Owen Edgar Stanfield, 91, of Effingham, and a former longtime Charleston resident, passed away on Friday, Dec. 6, 2013 at his Lavender Ridge home in Effingham.
Visitation for family and friends will be held from 10 to 11 a.m. Wednesday at Adams Funeral Chapel, Charleston. Funeral Services honoring and celebrating his life will be held at 11 a.m. Wednesday at the funeral chapel with Reverend Dr. Thomas Hawkins and Reverend Jan Hawkins officiating. Burial with Military Rites conducted by the Honor Guard of the Charleston VFW Paul McVey Post 1592 will follow in Roselawn Cemetery. It is requested that thoughtful donations in his honor be made to First Presbyterian Church in Charleston. Gifts may be left on the memorial table at the visitation or service or may be mailed to Adams Funeral Chapel, 2330 Shawnee Dr., Charleston, IL 61920.
Owen’s memorial website is available at www.adamsfuneralchapel.com, where condolences may be sent to the family by clicking on obituaries.
Owen was born on July 12, 1922 in Coles County, a son of the late Speed and Lottie (Pearcy) Stanfield. He married Betty Ruth Osborn on Oct. 25, 1947 at the First Christian Church in Charleston and it was a loving marriage and friendship which endured for 64 years.

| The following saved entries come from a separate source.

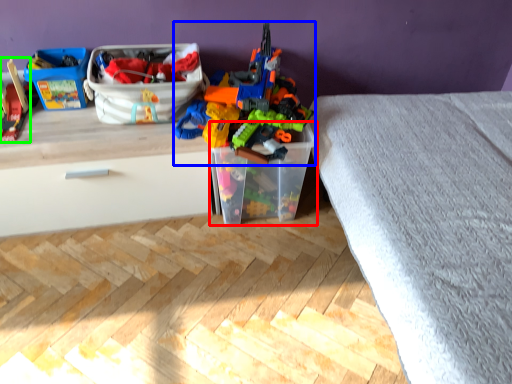
Question: Which object is the closest to the storage box (highlighted by a red box)? Choose among these: toy (highlighted by a blue box) or toy (highlighted by a green box).

Choices:
 (A) toy
 (B) toy

Answer: (A)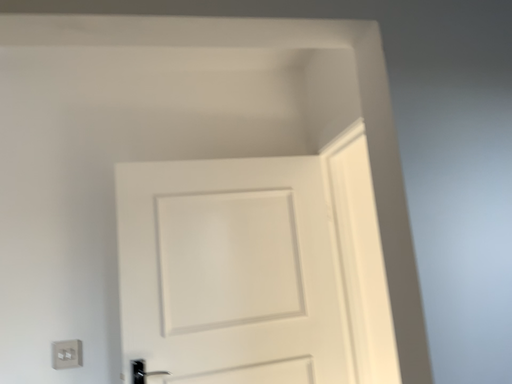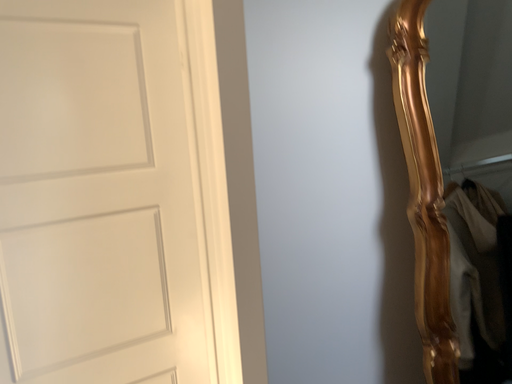
Question: Which way did the camera rotate in the video?

Choices:
 (A) rotated left
 (B) rotated right

Answer: (B)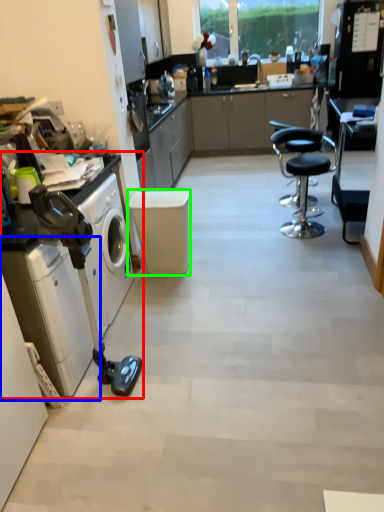
Question: Estimate the real-world distances between objects in this image. Which object is closer to home appliance (highlighted by a red box), washing machine (highlighted by a blue box) or stool (highlighted by a green box)?

Choices:
 (A) washing machine
 (B) stool

Answer: (A)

Owen Stanfield truly served his country faithfully and honorably. He was a World War II United States Army Veteran who participated in four major campaigns: Normandy, Northern France, Rhineland and the Ardennes. On Dec. 19, 1944, he and what was left of K Company, 110th Infantry Regiment, 28th Infantry Division, were captured at the Battle of the Bulge and spent the next 105 days in a POW Camp (Stalag IX, Bad-Orb, Germany) before being liberated by Allied troops.

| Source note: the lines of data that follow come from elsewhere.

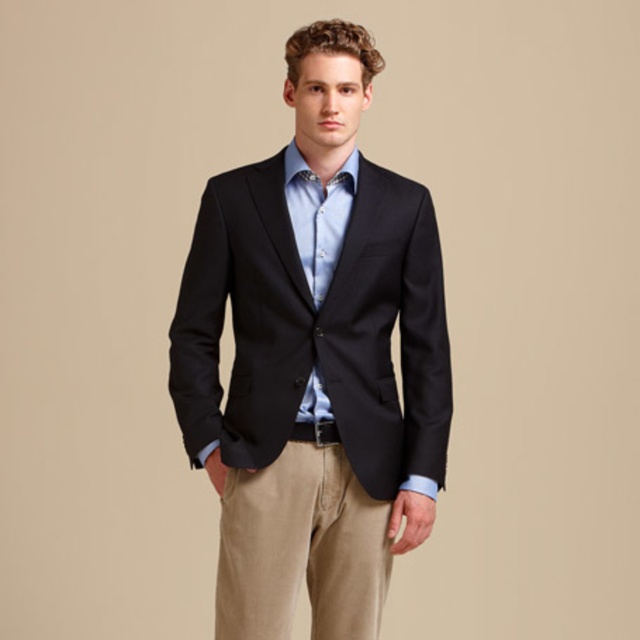
You are a photographer standing at a certain distance from the subject. You need to ensure that your camera is positioned exactly 2 meters away from the point marked as point (432,285) to capture the perfect shot. Based on the scene description, is your current position correct?

The distance between point (432,285) and the camera is 1.87 meters. Since the required distance is 2 meters, you need to move 0.13 meters further away from the point to achieve the correct positioning.

You are a fashion designer trying to sketch this outfit. You need to place the khaki cotton pants at lower center in your drawing. What are the coordinates where you should place them?

The khaki cotton pants at lower center should be placed at coordinates point (300, 547).

Based on the scene description, can you determine if the matte black blazer at center is wider than the light blue cotton shirt at center?

The matte black blazer at center might be wider than light blue cotton shirt at center according to the description.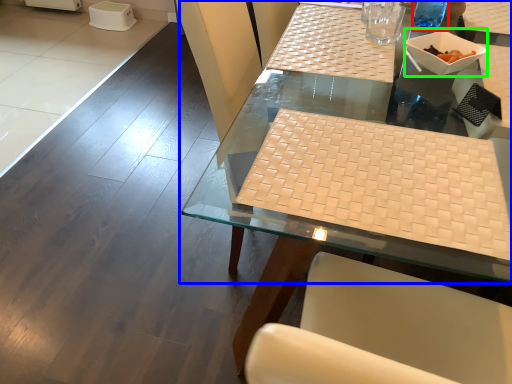
Question: Which object is positioned farthest from beverage (highlighted by a red box)? Select from table (highlighted by a blue box) and bowl (highlighted by a green box).

Choices:
 (A) table
 (B) bowl

Answer: (A)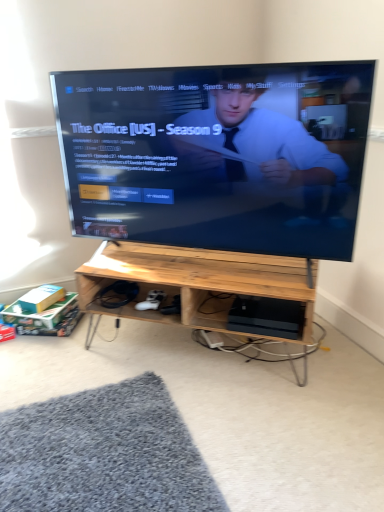
Question: Is black glossy tv at center outside of natural wood desk at center?

Choices:
 (A) no
 (B) yes

Answer: (B)

Question: Is black glossy tv at center to the right of natural wood desk at center from the viewer's perspective?

Choices:
 (A) no
 (B) yes

Answer: (A)

Question: Is black glossy tv at center thinner than natural wood desk at center?

Choices:
 (A) no
 (B) yes

Answer: (B)

Question: Does black glossy tv at center have a smaller size compared to natural wood desk at center?

Choices:
 (A) no
 (B) yes

Answer: (A)

Question: Is black glossy tv at center turned away from natural wood desk at center?

Choices:
 (A) no
 (B) yes

Answer: (A)

Question: From a real-world perspective, is natural wood desk at center positioned above or below black plastic computer at lower center?

Choices:
 (A) above
 (B) below

Answer: (B)

Question: Considering their positions, is natural wood desk at center located in front of or behind black plastic computer at lower center?

Choices:
 (A) behind
 (B) front

Answer: (B)

Question: From the image's perspective, relative to black plastic computer at lower center, is natural wood desk at center above or below?

Choices:
 (A) above
 (B) below

Answer: (A)

Question: Is point (193, 327) closer or farther from the camera than point (292, 333)?

Choices:
 (A) closer
 (B) farther

Answer: (B)

Question: From the image's perspective, is black plastic computer at lower center positioned above or below natural wood desk at center?

Choices:
 (A) below
 (B) above

Answer: (A)

Question: Is point (297, 309) closer or farther from the camera than point (231, 266)?

Choices:
 (A) closer
 (B) farther

Answer: (A)

Question: Considering their positions, is black plastic computer at lower center located in front of or behind natural wood desk at center?

Choices:
 (A) front
 (B) behind

Answer: (B)

Question: Looking at the image, does black plastic computer at lower center seem bigger or smaller compared to natural wood desk at center?

Choices:
 (A) big
 (B) small

Answer: (B)

Question: From a real-world perspective, is black glossy tv at center positioned above or below natural wood desk at center?

Choices:
 (A) below
 (B) above

Answer: (B)

Question: Considering the positions of black glossy tv at center and natural wood desk at center in the image, is black glossy tv at center bigger or smaller than natural wood desk at center?

Choices:
 (A) small
 (B) big

Answer: (B)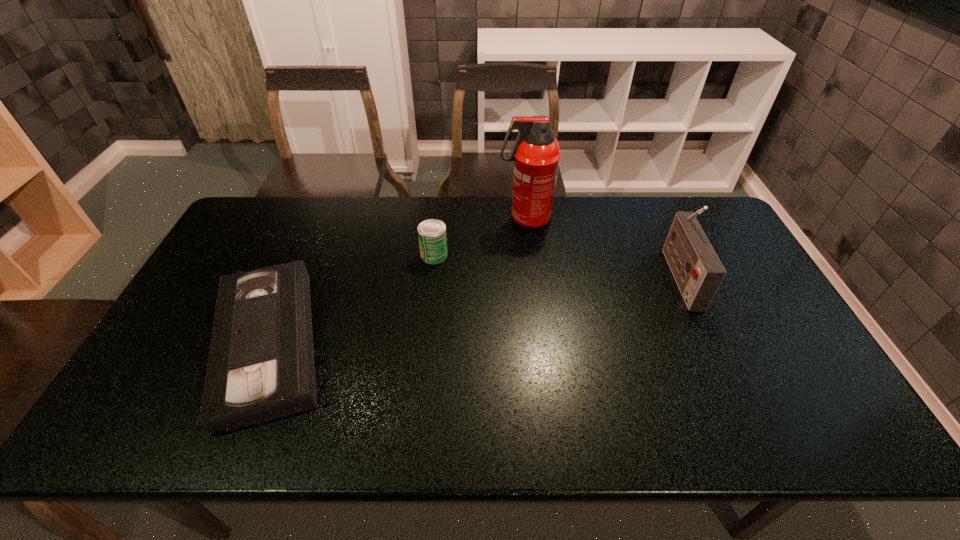
Identify the location of vacant space in between the rightmost object and the second shortest object. The image size is (960, 540). (557, 265).

Find the location of a particular element. This screenshot has width=960, height=540. free space between the radio receiver and the shortest object is located at coordinates (473, 310).

Identify the location of free space between the third tallest object and the rightmost object. Image resolution: width=960 pixels, height=540 pixels. (557, 265).

Locate an element on the screen. The height and width of the screenshot is (540, 960). free space between the third shortest object and the farthest object is located at coordinates (602, 247).

This screenshot has width=960, height=540. In order to click on unoccupied position between the videotape and the third object from right to left in this screenshot , I will do `click(351, 299)`.

At what (x,y) coordinates should I click in order to perform the action: click on object that is the closest to the third object from left to right. Please return your answer as a coordinate pair (x, y). The width and height of the screenshot is (960, 540). Looking at the image, I should click on (432, 233).

Identify which object is the closest to the fire extinguisher. Please provide its 2D coordinates. Your answer should be formatted as a tuple, i.e. [(x, y)], where the tuple contains the x and y coordinates of a point satisfying the conditions above.

[(432, 233)]

What are the coordinates of `vacant region that satisfies the following two spatial constraints: 1. on the trigger side of the tallest object; 2. on the front side of the leftmost object` in the screenshot? It's located at (540, 343).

Following his military service Owen was employed by Supreme Dairy before accepting a position at Eastern Illinois University. Owen was employed at EIU for 31 years, the last 16 as Superintendent of Grounds. Owen was a life member of the Charleston VFW Paul McVey Post 1592 and the American Legion, and was also a longtime faithful member of the First Presbyterian Church in Charleston.